Text-based design files
+ + + + + + +

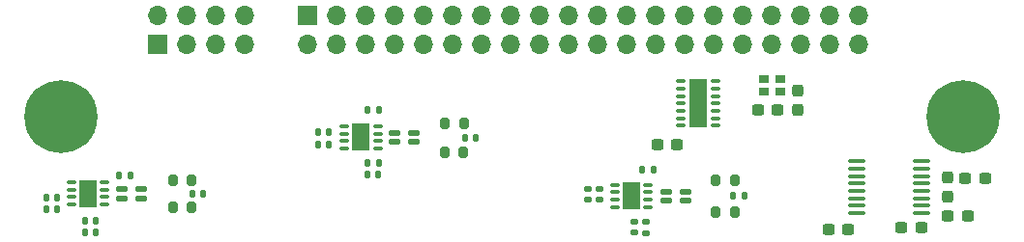
<source format=gbr>
%TF.GenerationSoftware,KiCad,Pcbnew,7.0.8*%
%TF.CreationDate,2024-02-10T17:45:33+01:00*%
%TF.ProjectId,HatV4,48617456-342e-46b6-9963-61645f706362,V2*%
%TF.SameCoordinates,Original*%
%TF.FileFunction,Soldermask,Top*%
%TF.FilePolarity,Negative*%
%FSLAX46Y46*%
G04 Gerber Fmt 4.6, Leading zero omitted, Abs format (unit mm)*
G04 Created by KiCad (PCBNEW 7.0.8) date 2024-02-10 17:45:33*
%MOMM*%
%LPD*%
G01*
G04 APERTURE LIST*
G04 Aperture macros list*
%AMRoundRect*
0 Rectangle with rounded corners*
0 $1 Rounding radius*
0 $2 $3 $4 $5 $6 $7 $8 $9 X,Y pos of 4 corners*
0 Add a 4 corners polygon primitive as box body*
4,1,4,$2,$3,$4,$5,$6,$7,$8,$9,$2,$3,0*
0 Add four circle primitives for the rounded corners*
1,1,$1+$1,$2,$3*
1,1,$1+$1,$4,$5*
1,1,$1+$1,$6,$7*
1,1,$1+$1,$8,$9*
0 Add four rect primitives between the rounded corners*
20,1,$1+$1,$2,$3,$4,$5,0*
20,1,$1+$1,$4,$5,$6,$7,0*
20,1,$1+$1,$6,$7,$8,$9,0*
20,1,$1+$1,$8,$9,$2,$3,0*%
G04 Aperture macros list end*
%ADD10RoundRect,0.237500X-0.300000X-0.237500X0.300000X-0.237500X0.300000X0.237500X-0.300000X0.237500X0*%
%ADD11R,1.700000X1.700000*%
%ADD12O,1.700000X1.700000*%
%ADD13RoundRect,0.100000X0.637500X0.100000X-0.637500X0.100000X-0.637500X-0.100000X0.637500X-0.100000X0*%
%ADD14RoundRect,0.140000X0.140000X0.170000X-0.140000X0.170000X-0.140000X-0.170000X0.140000X-0.170000X0*%
%ADD15RoundRect,0.020000X-0.430000X0.180000X-0.430000X-0.180000X0.430000X-0.180000X0.430000X0.180000X0*%
%ADD16RoundRect,0.140000X0.170000X-0.140000X0.170000X0.140000X-0.170000X0.140000X-0.170000X-0.140000X0*%
%ADD17RoundRect,0.140000X-0.140000X-0.170000X0.140000X-0.170000X0.140000X0.170000X-0.140000X0.170000X0*%
%ADD18RoundRect,0.140000X-0.170000X0.140000X-0.170000X-0.140000X0.170000X-0.140000X0.170000X0.140000X0*%
%ADD19O,0.850000X0.350000*%
%ADD20R,1.650000X4.250000*%
%ADD21RoundRect,0.200000X0.200000X0.275000X-0.200000X0.275000X-0.200000X-0.275000X0.200000X-0.275000X0*%
%ADD22RoundRect,0.135000X-0.135000X-0.185000X0.135000X-0.185000X0.135000X0.185000X-0.135000X0.185000X0*%
%ADD23RoundRect,0.075000X-0.350000X-0.075000X0.350000X-0.075000X0.350000X0.075000X-0.350000X0.075000X0*%
%ADD24R,1.600000X2.400000*%
%ADD25RoundRect,0.200000X-0.200000X-0.275000X0.200000X-0.275000X0.200000X0.275000X-0.200000X0.275000X0*%
%ADD26R,0.900000X0.800000*%
%ADD27RoundRect,0.237500X0.300000X0.237500X-0.300000X0.237500X-0.300000X-0.237500X0.300000X-0.237500X0*%
%ADD28RoundRect,0.237500X-0.237500X0.300000X-0.237500X-0.300000X0.237500X-0.300000X0.237500X0.300000X0*%
%ADD29RoundRect,0.135000X0.135000X0.185000X-0.135000X0.185000X-0.135000X-0.185000X0.135000X-0.185000X0*%
%ADD30C,0.800000*%
%ADD31C,6.400000*%
G04 APERTURE END LIST*
D10*
%TO.C,C11*%
X166421900Y-103381000D03*
X168146900Y-103381000D03*
%TD*%
D11*
%TO.C,J5*%
X126970438Y-95045962D03*
D12*
X126970438Y-97585962D03*
X129510438Y-95045962D03*
X129510438Y-97585962D03*
X132050438Y-95045962D03*
X132050438Y-97585962D03*
X134590438Y-95045962D03*
X134590438Y-97585962D03*
X137130438Y-95045962D03*
X137130438Y-97585962D03*
X139670438Y-95045962D03*
X139670438Y-97585962D03*
X142210438Y-95045962D03*
X142210438Y-97585962D03*
X144750438Y-95045962D03*
X144750438Y-97585962D03*
X147290438Y-95045962D03*
X147290438Y-97585962D03*
X149830438Y-95045962D03*
X149830438Y-97585962D03*
X152370438Y-95045962D03*
X152370438Y-97585962D03*
X154910438Y-95045962D03*
X154910438Y-97585962D03*
X157450438Y-95045962D03*
X157450438Y-97585962D03*
X159990438Y-95045962D03*
X159990438Y-97585962D03*
X162530438Y-95045962D03*
X162530438Y-97585962D03*
X165070438Y-95045962D03*
X165070438Y-97585962D03*
X167610438Y-95045962D03*
X167610438Y-97585962D03*
X170150438Y-95045962D03*
X170150438Y-97585962D03*
X172690438Y-95045962D03*
X172690438Y-97585962D03*
X175230438Y-95045962D03*
X175230438Y-97585962D03*
%TD*%
D13*
%TO.C,U6*%
X180746400Y-112423800D03*
X180746400Y-111773800D03*
X180746400Y-111123800D03*
X180746400Y-110473800D03*
X180746400Y-109823800D03*
X180746400Y-109173800D03*
X180746400Y-108523800D03*
X180746400Y-107873800D03*
X175021400Y-107873800D03*
X175021400Y-108523800D03*
X175021400Y-109173800D03*
X175021400Y-109823800D03*
X175021400Y-110473800D03*
X175021400Y-111123800D03*
X175021400Y-111773800D03*
X175021400Y-112423800D03*
%TD*%
D14*
%TO.C,C2*%
X108455400Y-113055400D03*
X107495400Y-113055400D03*
%TD*%
D15*
%TO.C,FL3*%
X158381778Y-110526378D03*
X158381778Y-111326378D03*
X160081778Y-111326378D03*
X160081778Y-110526378D03*
%TD*%
D16*
%TO.C,C21*%
X152552400Y-111249400D03*
X152552400Y-110289400D03*
%TD*%
D14*
%TO.C,C8*%
X128851600Y-105283000D03*
X127891600Y-105283000D03*
%TD*%
D17*
%TO.C,C5*%
X116893400Y-110722222D03*
X117853400Y-110722222D03*
%TD*%
D10*
%TO.C,C15*%
X183060000Y-112674400D03*
X184785000Y-112674400D03*
%TD*%
D14*
%TO.C,C7*%
X133192400Y-107975400D03*
X132232400Y-107975400D03*
%TD*%
D15*
%TO.C,FL1*%
X110700022Y-110322222D03*
X110700022Y-111122222D03*
X112400022Y-111122222D03*
X112400022Y-110322222D03*
%TD*%
D18*
%TO.C,C20*%
X156573978Y-113206578D03*
X156573978Y-114166578D03*
%TD*%
D10*
%TO.C,C16*%
X184556400Y-109397800D03*
X186281400Y-109397800D03*
%TD*%
D19*
%TO.C,U5*%
X162689800Y-104749600D03*
X162689800Y-104099600D03*
X162689800Y-103449600D03*
X162689800Y-102799600D03*
X162689800Y-102149600D03*
X162689800Y-101499600D03*
X162689800Y-100849600D03*
X159689800Y-100849600D03*
X159689800Y-101499600D03*
X159689800Y-102149600D03*
X159689800Y-102799600D03*
X159689800Y-103449600D03*
X159689800Y-104099600D03*
X159689800Y-104749600D03*
D20*
X161189800Y-102799600D03*
%TD*%
D21*
%TO.C,R6*%
X140639675Y-107045465D03*
X138989675Y-107045465D03*
%TD*%
D17*
%TO.C,C23*%
X164264400Y-110907378D03*
X165224400Y-110907378D03*
%TD*%
D22*
%TO.C,R1*%
X110493222Y-109096622D03*
X111513222Y-109096622D03*
%TD*%
D21*
%TO.C,R9*%
X164362400Y-112293400D03*
X162712400Y-112293400D03*
%TD*%
D14*
%TO.C,C6*%
X133164400Y-108991400D03*
X132204400Y-108991400D03*
%TD*%
D23*
%TO.C,U1*%
X106276422Y-109706222D03*
X106276422Y-110356222D03*
X106276422Y-111006222D03*
X106276422Y-111656222D03*
X109176422Y-111656222D03*
X109176422Y-111006222D03*
X109176422Y-110356222D03*
X109176422Y-109706222D03*
D24*
X107726422Y-110681222D03*
%TD*%
D25*
%TO.C,R8*%
X162712400Y-109499400D03*
X164362400Y-109499400D03*
%TD*%
D26*
%TO.C,Y1*%
X168348800Y-100607000D03*
X166948800Y-100607000D03*
X166948800Y-101707000D03*
X168348800Y-101707000D03*
%TD*%
D18*
%TO.C,C19*%
X155557978Y-113178578D03*
X155557978Y-114138578D03*
%TD*%
D27*
%TO.C,C17*%
X180719900Y-113665000D03*
X178994900Y-113665000D03*
%TD*%
D25*
%TO.C,R5*%
X139027400Y-104546400D03*
X140677400Y-104546400D03*
%TD*%
D27*
%TO.C,C14*%
X174294800Y-113817400D03*
X172569800Y-113817400D03*
%TD*%
D16*
%TO.C,C22*%
X151536400Y-111249400D03*
X151536400Y-110289400D03*
%TD*%
D28*
%TO.C,C12*%
X169875200Y-101630600D03*
X169875200Y-103355600D03*
%TD*%
D14*
%TO.C,C3*%
X105029000Y-112064800D03*
X104069000Y-112064800D03*
%TD*%
D25*
%TO.C,R2*%
X115199778Y-109499400D03*
X116849778Y-109499400D03*
%TD*%
D21*
%TO.C,R3*%
X116849778Y-111912400D03*
X115199778Y-111912400D03*
%TD*%
D29*
%TO.C,R7*%
X157253400Y-108610400D03*
X156233400Y-108610400D03*
%TD*%
D14*
%TO.C,C4*%
X105029000Y-111048800D03*
X104069000Y-111048800D03*
%TD*%
D17*
%TO.C,C10*%
X140769400Y-105796022D03*
X141729400Y-105796022D03*
%TD*%
D28*
%TO.C,C18*%
X183032400Y-109271900D03*
X183032400Y-110996900D03*
%TD*%
D27*
%TO.C,C13*%
X159333100Y-106400600D03*
X157608100Y-106400600D03*
%TD*%
D23*
%TO.C,U7*%
X153853978Y-109928578D03*
X153853978Y-110578578D03*
X153853978Y-111228578D03*
X153853978Y-111878578D03*
X156753978Y-111878578D03*
X156753978Y-111228578D03*
X156753978Y-110578578D03*
X156753978Y-109928578D03*
D24*
X155303978Y-110903578D03*
%TD*%
D14*
%TO.C,C9*%
X128851600Y-106426000D03*
X127891600Y-106426000D03*
%TD*%
D29*
%TO.C,R4*%
X133275800Y-103352600D03*
X132255800Y-103352600D03*
%TD*%
D14*
%TO.C,C1*%
X108455400Y-114071400D03*
X107495400Y-114071400D03*
%TD*%
D15*
%TO.C,FL2*%
X134585022Y-105354622D03*
X134585022Y-106154622D03*
X136285022Y-106154622D03*
X136285022Y-105354622D03*
%TD*%
D30*
%TO.C,H1*%
X102980438Y-103923800D03*
X103683382Y-102226744D03*
X103683382Y-105620856D03*
X105380438Y-101523800D03*
D31*
X105380438Y-103923800D03*
D30*
X105380438Y-106323800D03*
X107077494Y-102226744D03*
X107077494Y-105620856D03*
X107780438Y-103923800D03*
%TD*%
D23*
%TO.C,U3*%
X130210022Y-104780022D03*
X130210022Y-105430022D03*
X130210022Y-106080022D03*
X130210022Y-106730022D03*
X133110022Y-106730022D03*
X133110022Y-106080022D03*
X133110022Y-105430022D03*
X133110022Y-104780022D03*
D24*
X131660022Y-105755022D03*
%TD*%
D30*
%TO.C,H2*%
X181979438Y-103935962D03*
X182682382Y-102238906D03*
X182682382Y-105633018D03*
X184379438Y-101535962D03*
D31*
X184379438Y-103935962D03*
D30*
X184379438Y-106335962D03*
X186076494Y-102238906D03*
X186076494Y-105633018D03*
X186779438Y-103935962D03*
%TD*%
D11*
%TO.C,J6*%
X113818238Y-97585962D03*
D12*
X113818238Y-95045962D03*
X116358238Y-97585962D03*
X116358238Y-95045962D03*
X118898238Y-97585962D03*
X118898238Y-95045962D03*
X121438238Y-97585962D03*
X121438238Y-95045962D03*
%TD*%
M02*

</source>
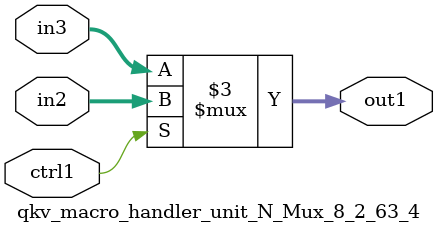
<source format=v>

`timescale 1ps / 1ps


module qkv_macro_handler_unit_N_Mux_8_2_63_4( in3, in2, ctrl1, out1 );

    input [7:0] in3;
    input [7:0] in2;
    input ctrl1;
    output [7:0] out1;
    reg [7:0] out1;

    
    // rtl_process:qkv_macro_handler_unit_N_Mux_8_2_63_4/qkv_macro_handler_unit_N_Mux_8_2_63_4_thread_1
    always @*
      begin : qkv_macro_handler_unit_N_Mux_8_2_63_4_thread_1
        case (ctrl1) 
          1'b1: 
            begin
              out1 = in2;
            end
          default: 
            begin
              out1 = in3;
            end
        endcase
      end

endmodule



</source>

+ + + + + + +

▶ WORK ITEM
Lines above containing "macros": give their number only.

▶ RESPONSE
2